- PAGE EXCERPT
################
Fast forward to Saturday morning and the dispatcher is pleading for a taxi account customer (probably HopeLink) in zone 470 which is the City of Auburn located about 25 miles southeast of Seattle.  Desperate, the dispatcher was promising that whoever picked up the fare could have first-up anywhere they wanted in greater Yellow Taxi-land.  I kept wondering where she got the permission to begin giving illicit gifts?  Perhaps she got the holidays confused and though it was Christmas.

Finally, finally I got a time-call to the airport (eighteen minute lead time, I arrived in six) in zone 500 (greater White Center & Arbor Heights), with the passengers coming out 2 minutes past the appointment giving me twenty minutes of wait time.  Coming back from that trip I got yet another airport time-call, this time in zone 452 (greater Skyway).  The address was located off of S. Norfork & MLK Jr South at the 9800 thousand block of 40th South.  The location was an industrial belt I was unfamiliar with, which is saying a lot.  Though enjoying the unusual locale I disliked the no-show. No one answered the telephone and it just appeared to be a badly botched call.  The dispatcher commented that the earlier shift doesn't know how to take time-calls.  That appears to be true.

Later that day I got a call in zone 150 sending me to 808 NE 53rd Street.  Wrong as I called the passenger and instead it was 808 NE 63rd and a "Zip-Car" parking space.
################
- PROVIDED INFORMATION
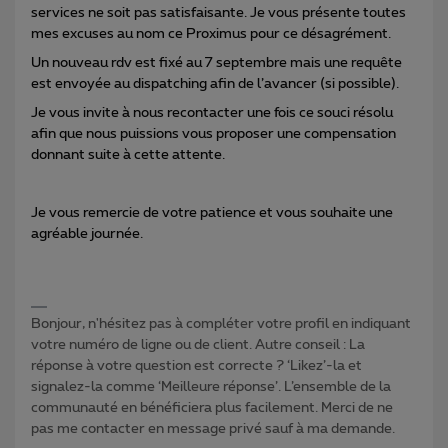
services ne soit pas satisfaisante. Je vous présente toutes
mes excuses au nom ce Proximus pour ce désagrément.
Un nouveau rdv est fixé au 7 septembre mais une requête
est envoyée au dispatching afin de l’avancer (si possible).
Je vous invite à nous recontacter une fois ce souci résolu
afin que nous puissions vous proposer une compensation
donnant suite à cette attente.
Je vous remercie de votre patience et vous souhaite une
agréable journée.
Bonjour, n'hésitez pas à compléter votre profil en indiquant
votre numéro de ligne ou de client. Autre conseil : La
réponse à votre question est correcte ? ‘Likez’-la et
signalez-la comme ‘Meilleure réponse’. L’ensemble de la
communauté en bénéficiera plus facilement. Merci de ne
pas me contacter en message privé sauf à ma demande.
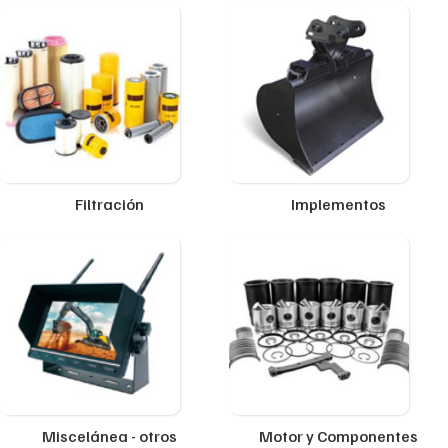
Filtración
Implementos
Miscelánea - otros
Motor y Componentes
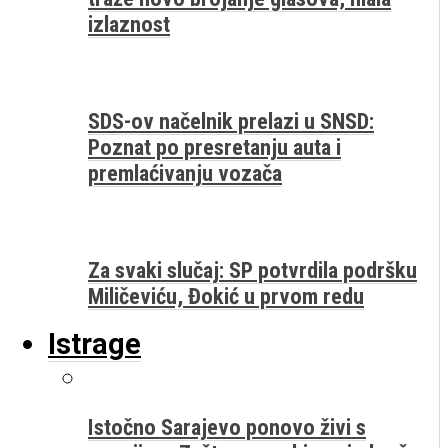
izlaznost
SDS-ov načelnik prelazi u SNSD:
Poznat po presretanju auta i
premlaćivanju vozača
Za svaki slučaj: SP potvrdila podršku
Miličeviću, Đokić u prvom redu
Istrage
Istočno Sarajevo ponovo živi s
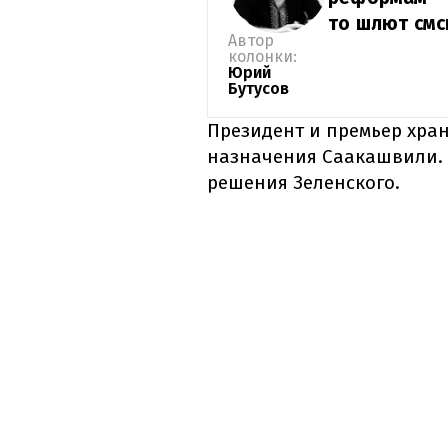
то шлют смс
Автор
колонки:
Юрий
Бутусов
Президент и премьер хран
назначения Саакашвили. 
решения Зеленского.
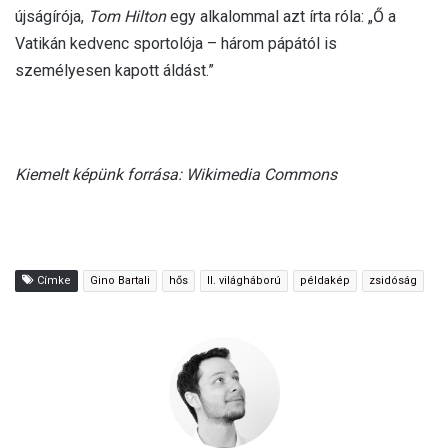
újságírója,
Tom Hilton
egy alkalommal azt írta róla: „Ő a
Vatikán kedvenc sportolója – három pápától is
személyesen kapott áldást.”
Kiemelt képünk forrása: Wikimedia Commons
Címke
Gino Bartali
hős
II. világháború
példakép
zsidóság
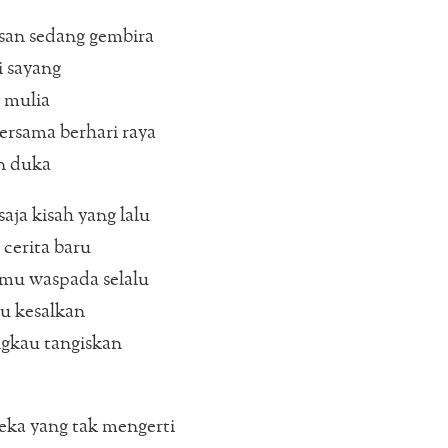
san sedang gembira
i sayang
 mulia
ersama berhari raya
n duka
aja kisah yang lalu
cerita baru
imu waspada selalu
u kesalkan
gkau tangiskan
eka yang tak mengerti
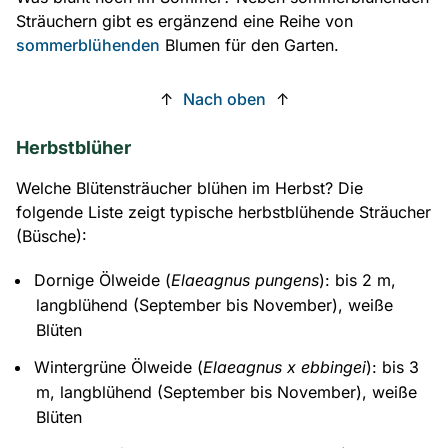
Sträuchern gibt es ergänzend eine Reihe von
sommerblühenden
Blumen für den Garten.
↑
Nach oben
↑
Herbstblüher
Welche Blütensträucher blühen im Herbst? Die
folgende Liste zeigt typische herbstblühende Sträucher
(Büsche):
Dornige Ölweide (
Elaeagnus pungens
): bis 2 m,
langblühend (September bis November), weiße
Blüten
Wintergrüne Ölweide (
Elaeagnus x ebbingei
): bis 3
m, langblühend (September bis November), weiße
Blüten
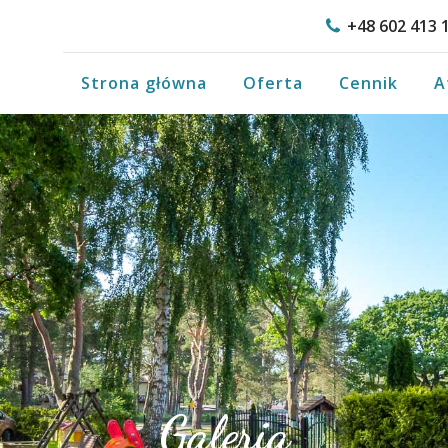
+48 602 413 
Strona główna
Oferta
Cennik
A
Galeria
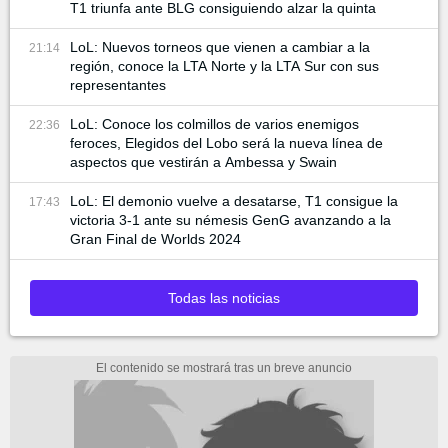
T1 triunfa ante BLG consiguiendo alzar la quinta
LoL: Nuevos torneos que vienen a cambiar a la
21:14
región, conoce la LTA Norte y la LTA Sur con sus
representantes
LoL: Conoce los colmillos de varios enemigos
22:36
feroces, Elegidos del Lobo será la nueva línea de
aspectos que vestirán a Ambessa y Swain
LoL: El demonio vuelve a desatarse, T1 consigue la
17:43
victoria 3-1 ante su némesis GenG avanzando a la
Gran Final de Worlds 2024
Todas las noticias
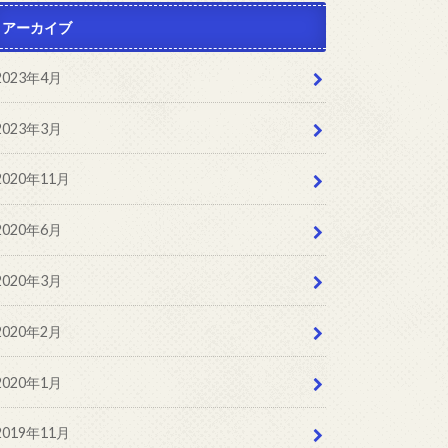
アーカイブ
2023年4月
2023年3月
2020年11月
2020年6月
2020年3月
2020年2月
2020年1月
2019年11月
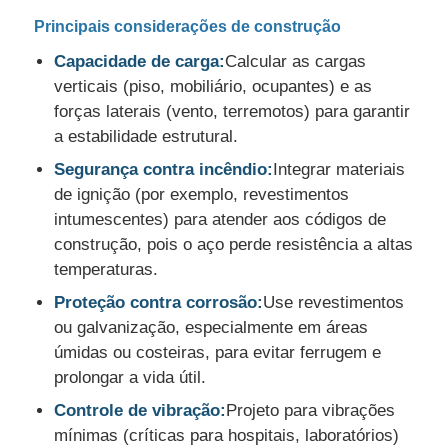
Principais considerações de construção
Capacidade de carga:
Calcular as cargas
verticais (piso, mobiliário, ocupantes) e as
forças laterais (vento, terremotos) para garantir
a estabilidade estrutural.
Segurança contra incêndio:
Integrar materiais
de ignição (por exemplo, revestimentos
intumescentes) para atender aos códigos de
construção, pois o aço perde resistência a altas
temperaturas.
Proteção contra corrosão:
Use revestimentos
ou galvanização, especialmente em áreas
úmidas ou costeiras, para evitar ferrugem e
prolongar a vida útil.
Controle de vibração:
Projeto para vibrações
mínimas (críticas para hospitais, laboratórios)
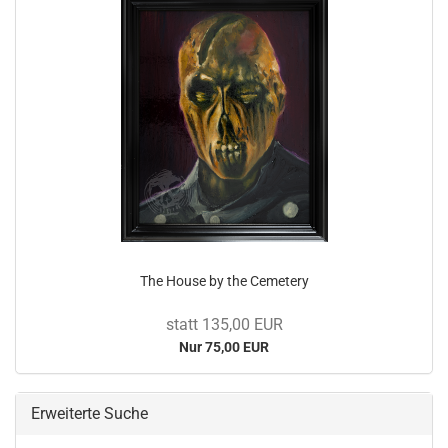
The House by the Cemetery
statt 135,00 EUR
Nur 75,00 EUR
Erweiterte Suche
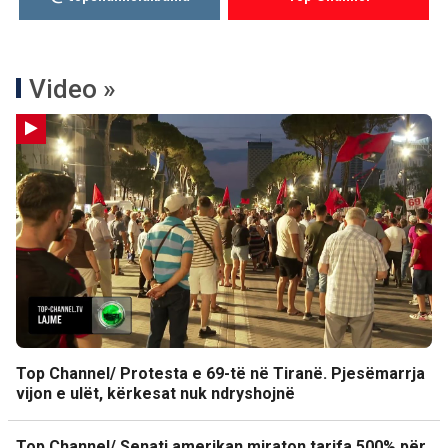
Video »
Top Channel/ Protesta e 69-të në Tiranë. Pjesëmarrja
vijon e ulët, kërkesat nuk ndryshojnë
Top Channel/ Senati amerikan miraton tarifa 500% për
################
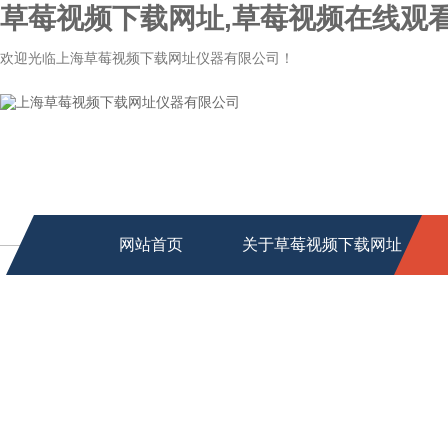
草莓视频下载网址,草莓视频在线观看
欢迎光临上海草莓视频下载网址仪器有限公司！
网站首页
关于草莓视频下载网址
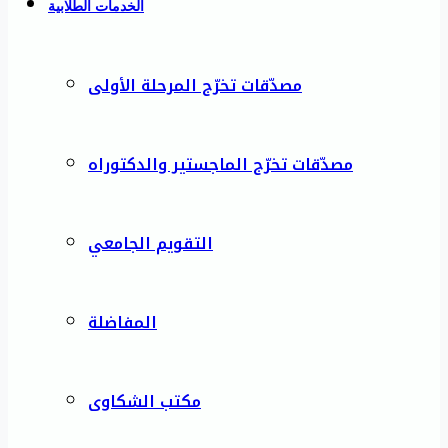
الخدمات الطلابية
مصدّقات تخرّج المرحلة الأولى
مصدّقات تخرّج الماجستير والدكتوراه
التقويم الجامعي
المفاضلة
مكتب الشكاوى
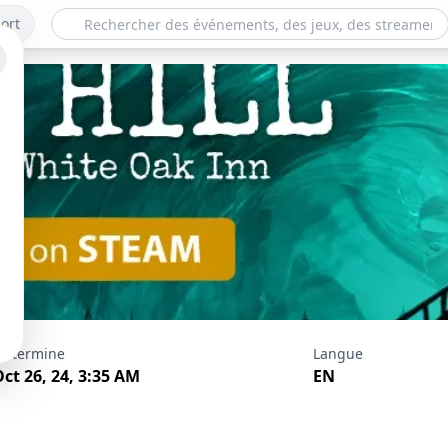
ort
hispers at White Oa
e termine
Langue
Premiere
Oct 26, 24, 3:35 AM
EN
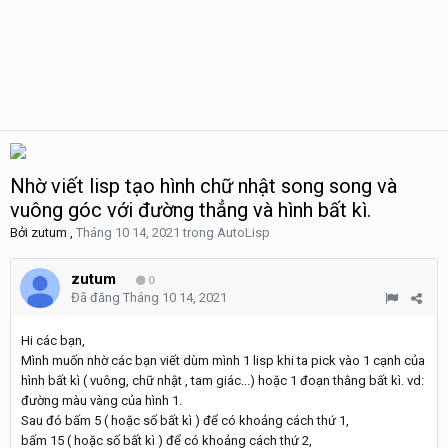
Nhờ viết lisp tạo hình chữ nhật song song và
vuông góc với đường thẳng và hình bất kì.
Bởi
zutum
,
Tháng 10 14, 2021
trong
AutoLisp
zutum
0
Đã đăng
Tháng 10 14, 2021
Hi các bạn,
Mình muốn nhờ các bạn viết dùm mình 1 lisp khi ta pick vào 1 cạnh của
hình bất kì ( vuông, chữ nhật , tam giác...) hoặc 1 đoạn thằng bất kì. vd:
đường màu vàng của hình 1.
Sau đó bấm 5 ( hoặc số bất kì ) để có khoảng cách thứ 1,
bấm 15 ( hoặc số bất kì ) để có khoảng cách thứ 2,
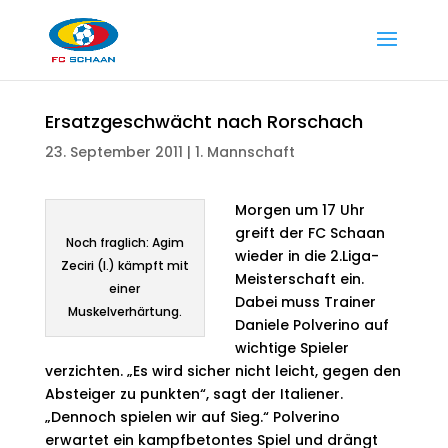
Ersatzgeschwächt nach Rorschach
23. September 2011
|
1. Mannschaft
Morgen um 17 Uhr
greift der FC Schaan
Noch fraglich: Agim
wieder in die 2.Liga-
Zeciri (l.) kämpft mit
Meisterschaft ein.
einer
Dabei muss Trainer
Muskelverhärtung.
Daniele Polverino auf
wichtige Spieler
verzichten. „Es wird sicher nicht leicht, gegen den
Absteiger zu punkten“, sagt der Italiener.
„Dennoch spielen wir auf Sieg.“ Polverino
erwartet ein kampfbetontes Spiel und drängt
################
Write out the passage from the taxi-driving account, everything from "Finally, finally I" down to "to be true.". The listing has nothing to do with what comes next.

- ANSWER BOX
Finally, finally I got a time-call to the airport (eighteen minute lead time, I arrived in six) in zone 500 (greater White Center & Arbor Heights), with the passengers coming out 2 minutes past the appointment giving me twenty minutes of wait time.  Coming back from that trip I got yet another airport time-call, this time in zone 452 (greater Skyway).  The address was located off of S. Norfork & MLK Jr South at the 9800 thousand block of 40th South.  The location was an industrial belt I was unfamiliar with, which is saying a lot.  Though enjoying the unusual locale I disliked the no-show. No one answered the telephone and it just appeared to be a badly botched call.  The dispatcher commented that the earlier shift doesn't know how to take time-calls.  That appears to be true.